PROBLEM TO SOLVE: Tally the lines in the material below that hold the string "Glandular" and report the tally alone.
■ ■ ■ ■
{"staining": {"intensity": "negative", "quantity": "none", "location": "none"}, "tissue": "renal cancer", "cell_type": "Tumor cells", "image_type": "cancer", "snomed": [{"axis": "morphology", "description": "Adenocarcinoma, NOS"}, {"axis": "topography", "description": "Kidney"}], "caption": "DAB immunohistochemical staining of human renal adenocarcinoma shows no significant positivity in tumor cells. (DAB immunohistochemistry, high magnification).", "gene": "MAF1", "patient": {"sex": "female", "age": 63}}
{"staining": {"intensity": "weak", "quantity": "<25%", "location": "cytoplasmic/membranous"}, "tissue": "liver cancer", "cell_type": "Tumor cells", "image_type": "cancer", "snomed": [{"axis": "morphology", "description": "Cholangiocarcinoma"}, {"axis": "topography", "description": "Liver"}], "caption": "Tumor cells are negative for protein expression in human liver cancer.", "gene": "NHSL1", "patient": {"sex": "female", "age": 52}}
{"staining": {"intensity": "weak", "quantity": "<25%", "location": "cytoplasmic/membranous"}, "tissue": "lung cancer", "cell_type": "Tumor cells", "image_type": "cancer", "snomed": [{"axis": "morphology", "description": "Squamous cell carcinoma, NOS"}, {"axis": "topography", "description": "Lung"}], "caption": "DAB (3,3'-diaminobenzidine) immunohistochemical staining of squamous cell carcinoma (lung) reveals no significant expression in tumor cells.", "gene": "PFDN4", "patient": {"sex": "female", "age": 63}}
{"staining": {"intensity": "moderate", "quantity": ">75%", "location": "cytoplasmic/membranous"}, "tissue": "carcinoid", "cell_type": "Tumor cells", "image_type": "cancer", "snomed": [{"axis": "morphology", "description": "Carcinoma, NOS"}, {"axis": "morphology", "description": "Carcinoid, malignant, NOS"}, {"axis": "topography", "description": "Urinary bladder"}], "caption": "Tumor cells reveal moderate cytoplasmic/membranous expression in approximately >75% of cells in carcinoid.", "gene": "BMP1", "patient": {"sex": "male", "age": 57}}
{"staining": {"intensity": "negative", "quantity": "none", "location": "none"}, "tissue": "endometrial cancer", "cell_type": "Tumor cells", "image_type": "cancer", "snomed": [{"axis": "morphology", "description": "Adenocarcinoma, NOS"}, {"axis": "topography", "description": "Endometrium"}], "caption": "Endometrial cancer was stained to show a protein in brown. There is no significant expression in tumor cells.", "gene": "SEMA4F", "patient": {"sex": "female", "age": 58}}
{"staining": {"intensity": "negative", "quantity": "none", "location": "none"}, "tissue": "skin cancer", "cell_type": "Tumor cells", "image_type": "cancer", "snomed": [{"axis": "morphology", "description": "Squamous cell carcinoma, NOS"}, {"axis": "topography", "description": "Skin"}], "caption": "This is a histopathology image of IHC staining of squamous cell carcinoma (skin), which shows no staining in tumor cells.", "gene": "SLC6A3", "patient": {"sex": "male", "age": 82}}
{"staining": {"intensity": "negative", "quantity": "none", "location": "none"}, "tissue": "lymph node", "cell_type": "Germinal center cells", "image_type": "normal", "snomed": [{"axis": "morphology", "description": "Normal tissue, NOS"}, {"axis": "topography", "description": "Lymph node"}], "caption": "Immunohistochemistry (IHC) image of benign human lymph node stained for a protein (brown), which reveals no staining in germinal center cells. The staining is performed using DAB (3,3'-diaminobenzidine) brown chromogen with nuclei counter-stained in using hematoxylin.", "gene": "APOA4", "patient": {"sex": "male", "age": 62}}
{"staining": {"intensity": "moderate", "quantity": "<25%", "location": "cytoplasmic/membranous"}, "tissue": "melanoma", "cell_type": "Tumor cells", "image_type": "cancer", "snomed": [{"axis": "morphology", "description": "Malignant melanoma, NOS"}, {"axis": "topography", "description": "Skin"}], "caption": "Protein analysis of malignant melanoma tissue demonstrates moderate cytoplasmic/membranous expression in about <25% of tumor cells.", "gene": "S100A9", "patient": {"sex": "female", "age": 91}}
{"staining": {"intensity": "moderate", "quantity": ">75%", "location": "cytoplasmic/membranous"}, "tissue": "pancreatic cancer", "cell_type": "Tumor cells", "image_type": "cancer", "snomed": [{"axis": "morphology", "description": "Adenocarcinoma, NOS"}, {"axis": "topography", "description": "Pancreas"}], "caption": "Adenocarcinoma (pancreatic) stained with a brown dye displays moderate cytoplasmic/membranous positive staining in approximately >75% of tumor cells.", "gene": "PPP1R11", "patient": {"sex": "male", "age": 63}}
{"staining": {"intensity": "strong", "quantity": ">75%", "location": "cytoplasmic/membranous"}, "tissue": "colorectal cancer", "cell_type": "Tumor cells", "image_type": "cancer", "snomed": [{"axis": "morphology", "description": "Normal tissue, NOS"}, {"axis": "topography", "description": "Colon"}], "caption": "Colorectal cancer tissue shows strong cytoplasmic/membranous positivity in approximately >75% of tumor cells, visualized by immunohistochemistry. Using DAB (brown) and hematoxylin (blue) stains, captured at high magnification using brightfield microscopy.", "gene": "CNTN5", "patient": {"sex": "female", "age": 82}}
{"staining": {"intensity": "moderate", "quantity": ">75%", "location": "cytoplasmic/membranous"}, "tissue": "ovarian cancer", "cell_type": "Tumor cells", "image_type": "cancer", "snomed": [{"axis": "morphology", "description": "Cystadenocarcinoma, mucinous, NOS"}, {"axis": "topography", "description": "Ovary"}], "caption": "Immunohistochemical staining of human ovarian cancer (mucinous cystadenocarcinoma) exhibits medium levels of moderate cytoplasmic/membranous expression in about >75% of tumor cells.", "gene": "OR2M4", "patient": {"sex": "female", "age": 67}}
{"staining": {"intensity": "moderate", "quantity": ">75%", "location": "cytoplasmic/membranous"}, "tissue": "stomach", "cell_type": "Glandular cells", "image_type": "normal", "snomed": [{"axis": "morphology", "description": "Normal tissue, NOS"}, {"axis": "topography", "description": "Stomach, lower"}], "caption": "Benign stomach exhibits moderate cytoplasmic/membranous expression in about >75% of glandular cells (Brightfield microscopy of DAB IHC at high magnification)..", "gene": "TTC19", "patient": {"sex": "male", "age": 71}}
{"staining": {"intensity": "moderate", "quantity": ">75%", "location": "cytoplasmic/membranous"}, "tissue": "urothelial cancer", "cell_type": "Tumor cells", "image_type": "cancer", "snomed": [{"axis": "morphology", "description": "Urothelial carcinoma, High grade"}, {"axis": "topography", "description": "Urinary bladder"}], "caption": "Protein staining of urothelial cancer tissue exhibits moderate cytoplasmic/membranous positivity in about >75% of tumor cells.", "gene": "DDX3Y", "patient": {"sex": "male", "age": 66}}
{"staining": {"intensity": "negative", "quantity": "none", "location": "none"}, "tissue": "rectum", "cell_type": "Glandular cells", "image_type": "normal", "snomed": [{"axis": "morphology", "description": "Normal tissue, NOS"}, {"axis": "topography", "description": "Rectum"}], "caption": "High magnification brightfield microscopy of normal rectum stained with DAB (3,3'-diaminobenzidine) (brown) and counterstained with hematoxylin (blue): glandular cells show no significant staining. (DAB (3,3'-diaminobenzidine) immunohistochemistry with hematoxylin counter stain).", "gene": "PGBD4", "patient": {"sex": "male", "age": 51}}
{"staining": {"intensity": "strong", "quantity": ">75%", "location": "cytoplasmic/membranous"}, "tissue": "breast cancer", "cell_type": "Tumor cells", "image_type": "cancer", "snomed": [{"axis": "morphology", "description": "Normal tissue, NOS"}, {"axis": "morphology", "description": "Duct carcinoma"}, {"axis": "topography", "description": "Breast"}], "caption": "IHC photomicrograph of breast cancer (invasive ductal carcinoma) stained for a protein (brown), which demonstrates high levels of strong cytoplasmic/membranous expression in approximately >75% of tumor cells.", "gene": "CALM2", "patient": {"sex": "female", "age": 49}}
■ ■ ■ ■
WRITTEN ANSWER: 2